Bladder Cancer Clinical Trial
Official title:
Oncological Outcomes of Different Patterns of Tumor Recurrence at First Evaluation After Bacillus Calmette-Guérin Induction Therapy for Intermediate and High Risk Non Muscle Invasive Bladder Cancer
This retrospective study aimed at assessment of different patterns (morphological and pathological) of tumor recurrence found at first evaluation after BCG induction therapy (3 months cystoscopy) for intermediate and high-risk NMIBC and its prognostic implications at a tertiary referral center.

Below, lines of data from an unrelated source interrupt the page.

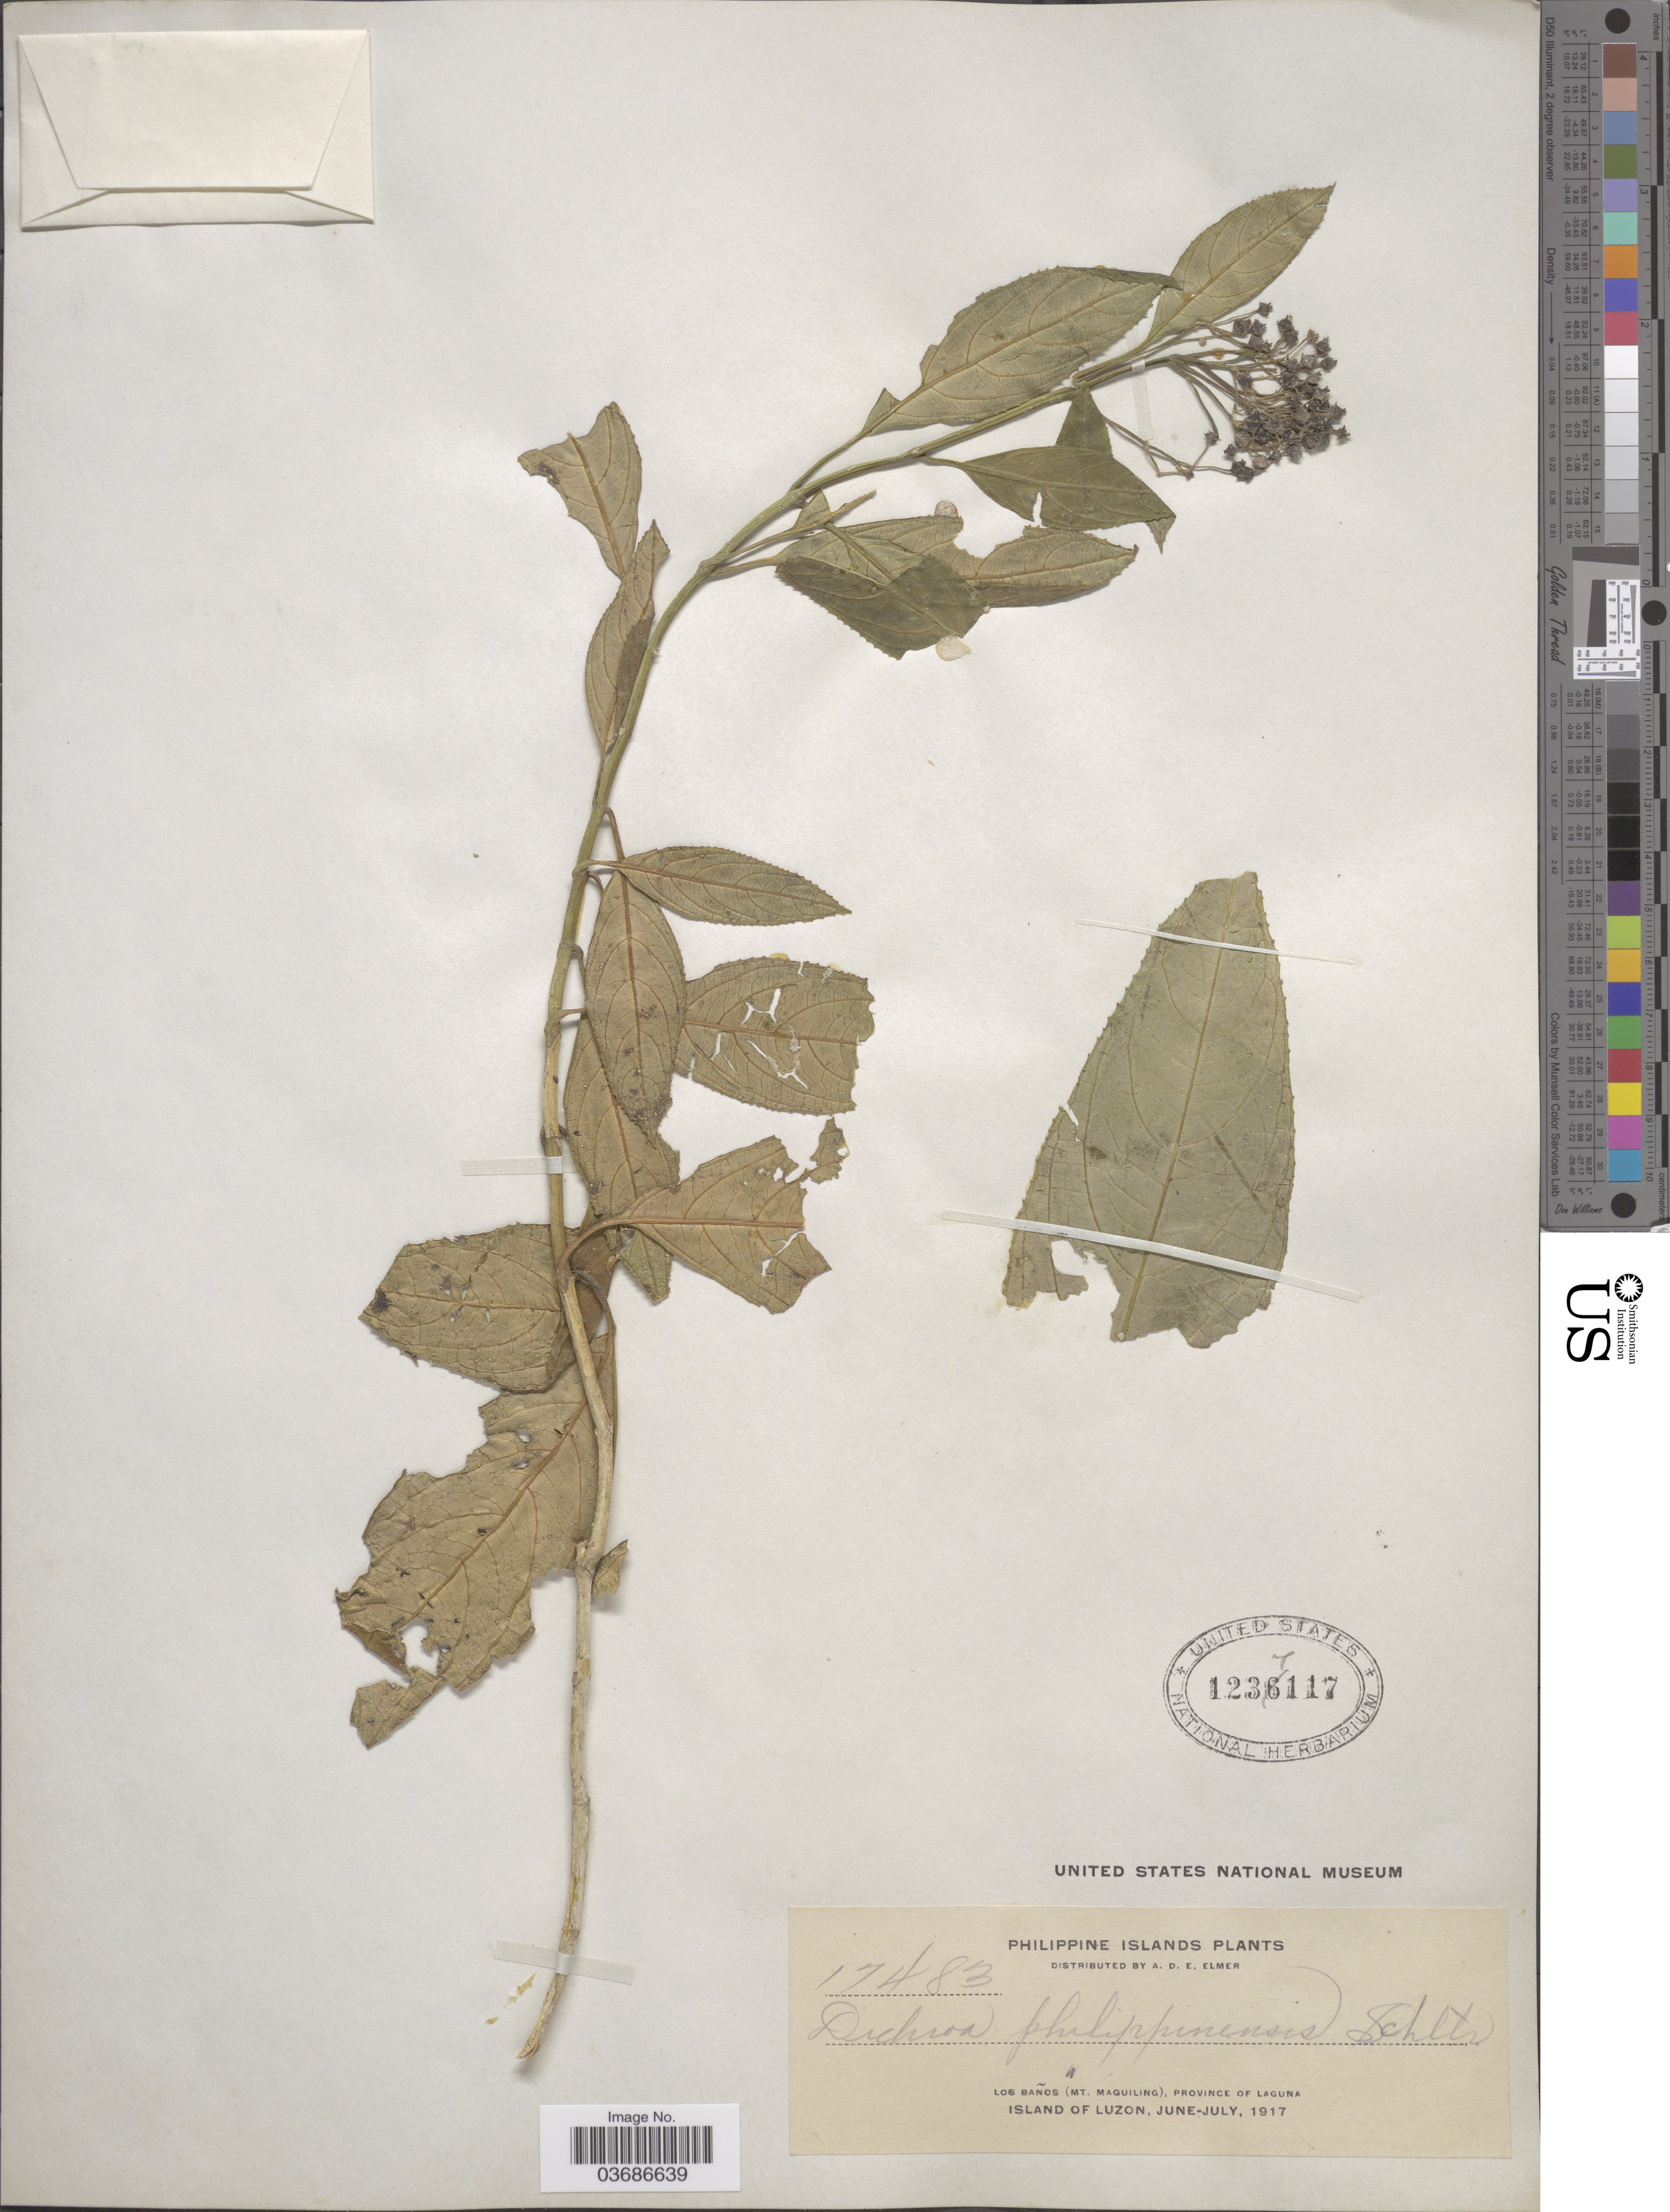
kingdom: Plantae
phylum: Tracheophyta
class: Magnoliopsida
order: Cornales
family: Hydrangeaceae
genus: Hydrangea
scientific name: Hydrangea febrifuga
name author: (Lour.) Y. De Smet & C. Granados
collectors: A. D. E. Elmer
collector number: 17483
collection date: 1917-06/1917-07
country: Philippines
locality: Philippine Islands. Los Baños (Mt. Maquiling), Province of Laguna. Island of Luzon.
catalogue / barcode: US 1237117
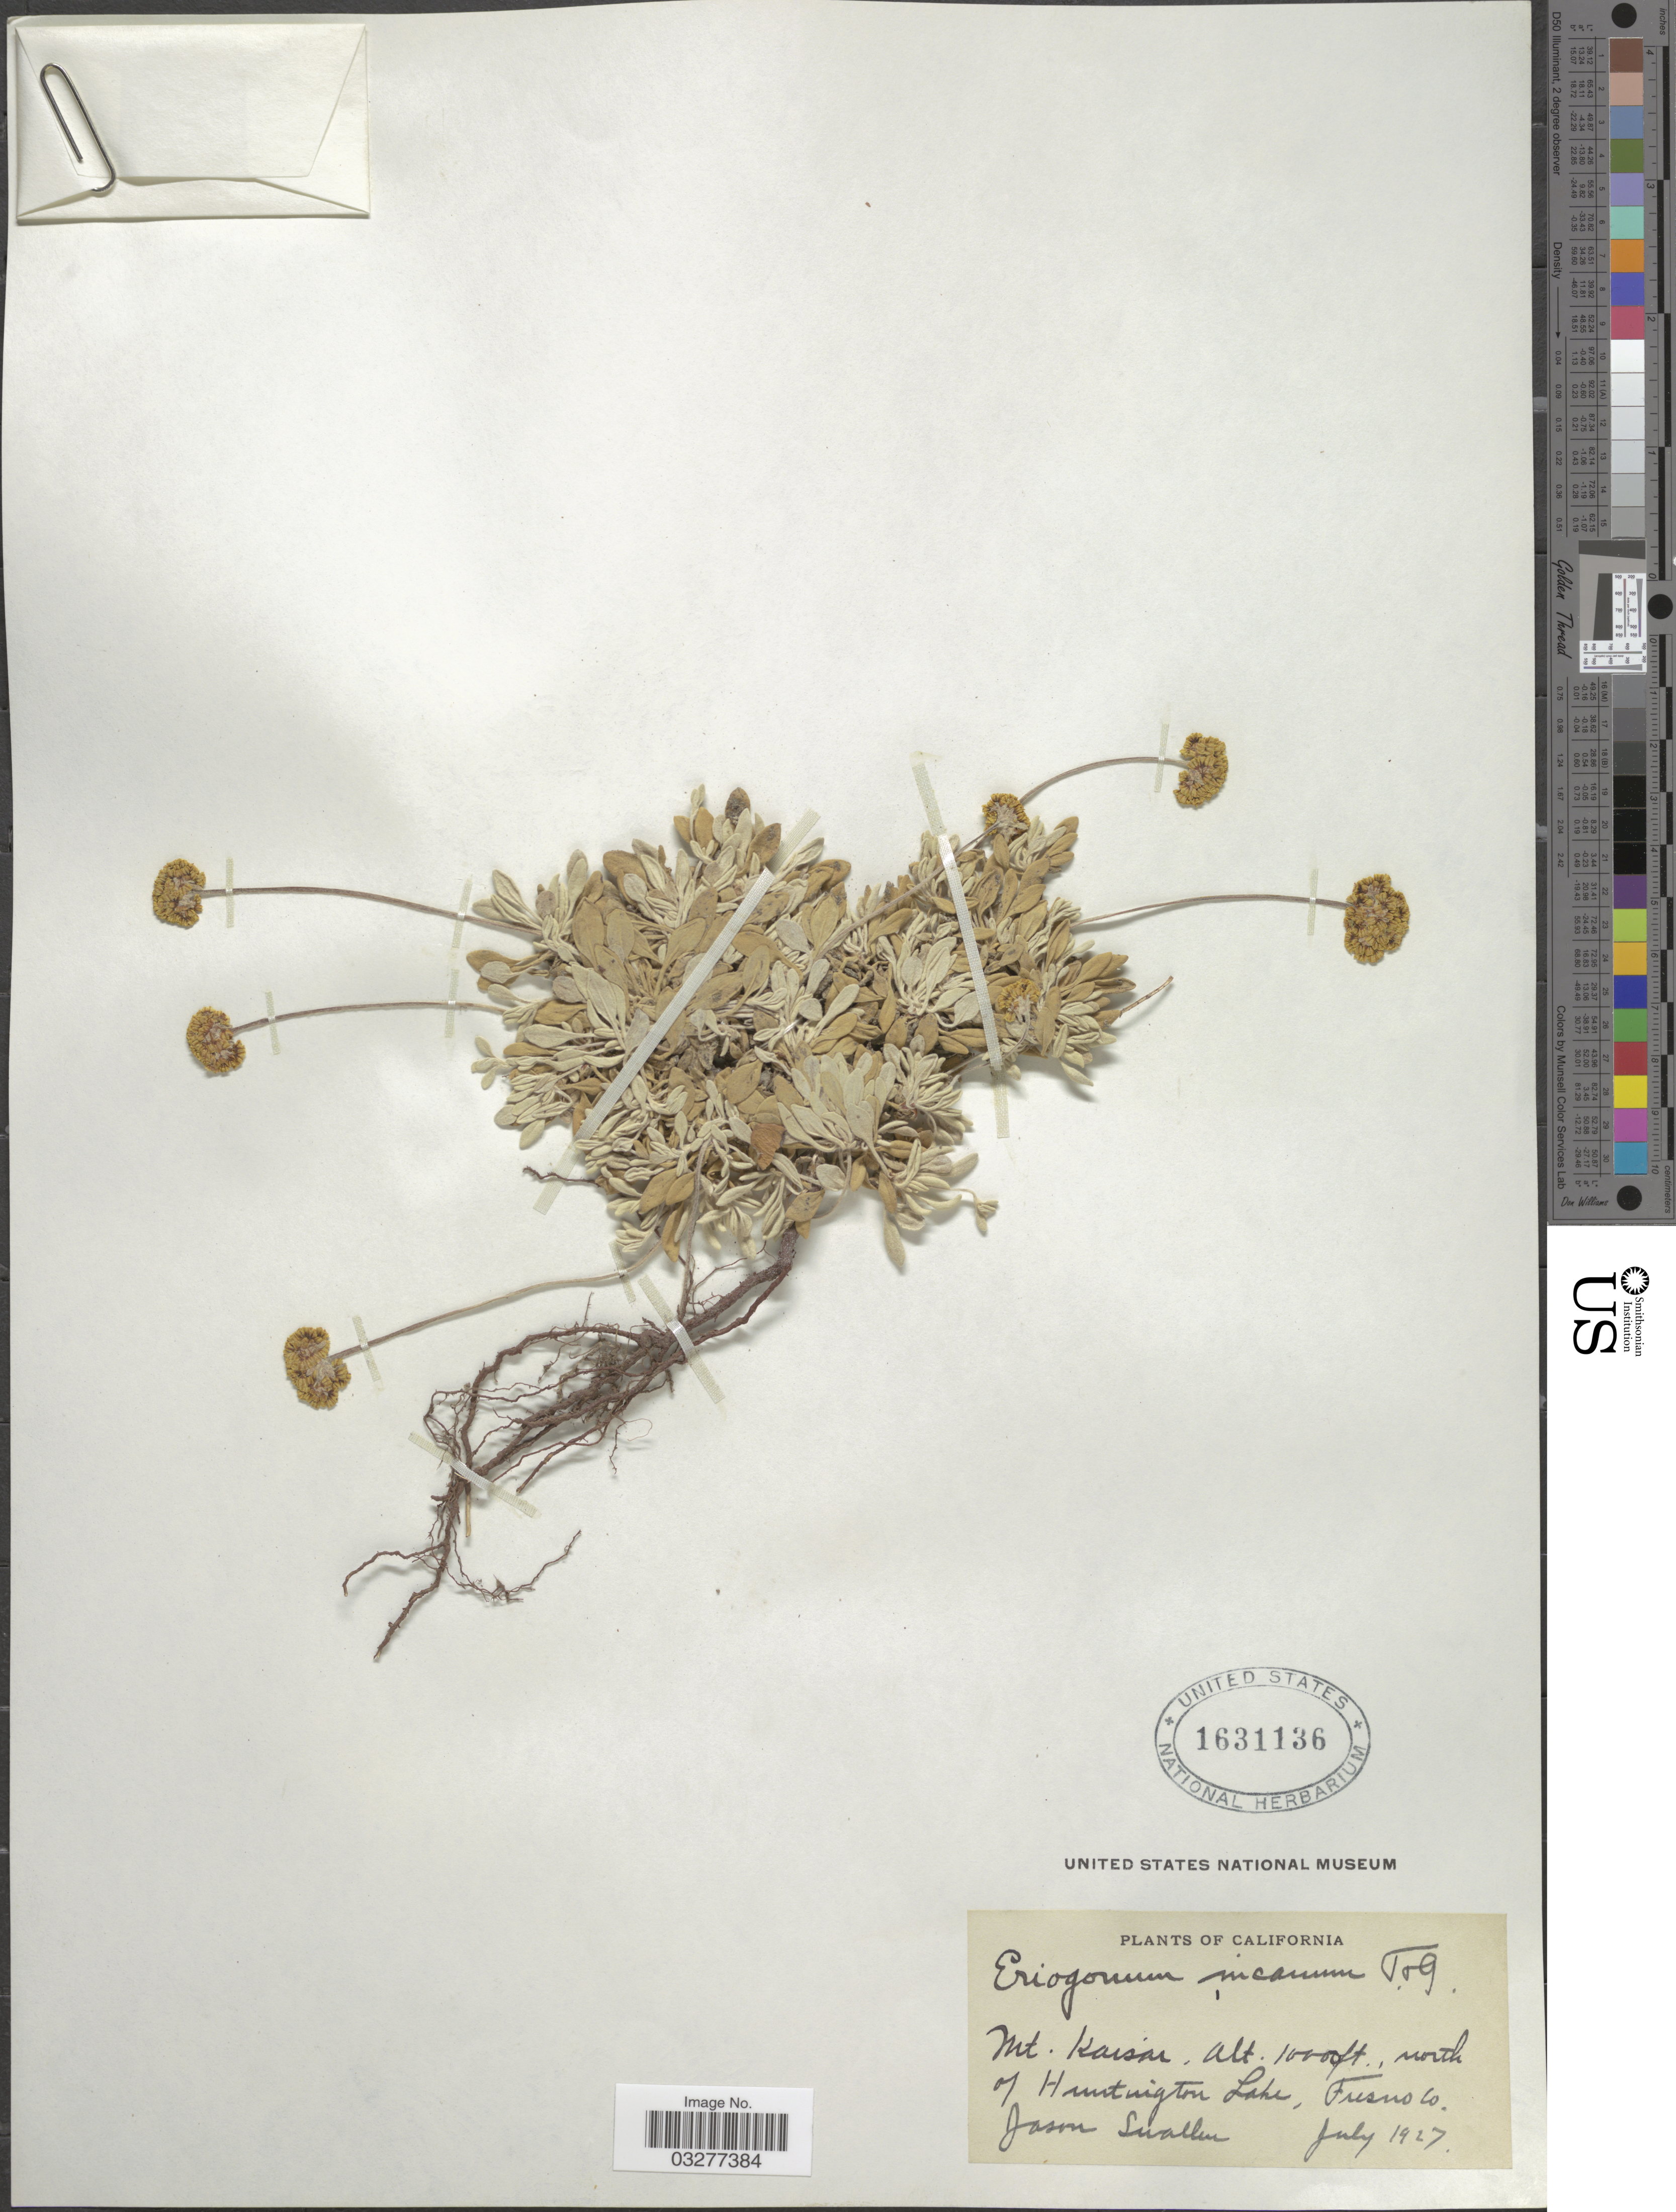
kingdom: Plantae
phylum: Tracheophyta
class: Magnoliopsida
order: Caryophyllales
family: Polygonaceae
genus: Eriogonum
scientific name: Eriogonum incanum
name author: Torr. & A. Gray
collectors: J. R. Swallen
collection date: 1927-07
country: United States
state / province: California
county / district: Fresno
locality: Mt. Kaisar. North of Huntington Lake, Fresno Co.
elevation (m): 3048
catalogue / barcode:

Bladder cancer (BCa) is the second most common genitourinary malignancy with approximately
75-85% of all patients with BCa present at diagnosis a non-muscle invasive bladder cancer
(NMIBC) (Ta, T1 and Tis). Although NMIBC usually carries a favorable prognosis, there is a
high risk of disease recurrence and a 10% to 20% risk of progression to muscle-invasive
disease.
The common treatment for intermediate- and high-risk patients is a transurethral resection
followed by intravesical therapy with bacillus Calmette-Guerin (BCG), a non-specific
immunotherapy that has remained the gold standard for 40 years. Over the last decades,
several studies have confirmed the superiority of BCG over the combination of epirubicin and
interferon, mitomycin C or epirubicin alone for prevention of tumor recurrence, in
intermediate- and high-risk tumors.
Despite wide acceptance of BCG intravesical therapy in intermediate and high risk NMIBC,
there is still a controversy regarding the optimal protocol of administration. However, most
of the guidelines have recommended an induction regimen of six weekly BCG instillations
followed by maintenance instillation for at least 1 year.
Complete response (CR) rates after an induction course of BCG for intermediate and high risk
NMIBC are high and range from 50-70%. Tumor recurrence at first evaluation (3-months
cystoscopy) after BCG induction therapy has been defined as a poor prognostic indicator in
those groups of patients with an increased potential risk of disease recurrence and /or
progression.
Different patterns of tumor recurrence may be encountered at 3-mo cystoscopy during first
evaluation after induction therapy either morphological (single tumor vs. multiple, <3 cm or
more, site (? bladder neck involvement), papillary or non papillary) or histopathological (Ta
vs. T1, concurrent CIS or not, tumor grade). To determine how to optimally manage those
heterogeneous groups of patients, studying of the specific impact of different tumor
characteristics on oncological outcomes is warranted.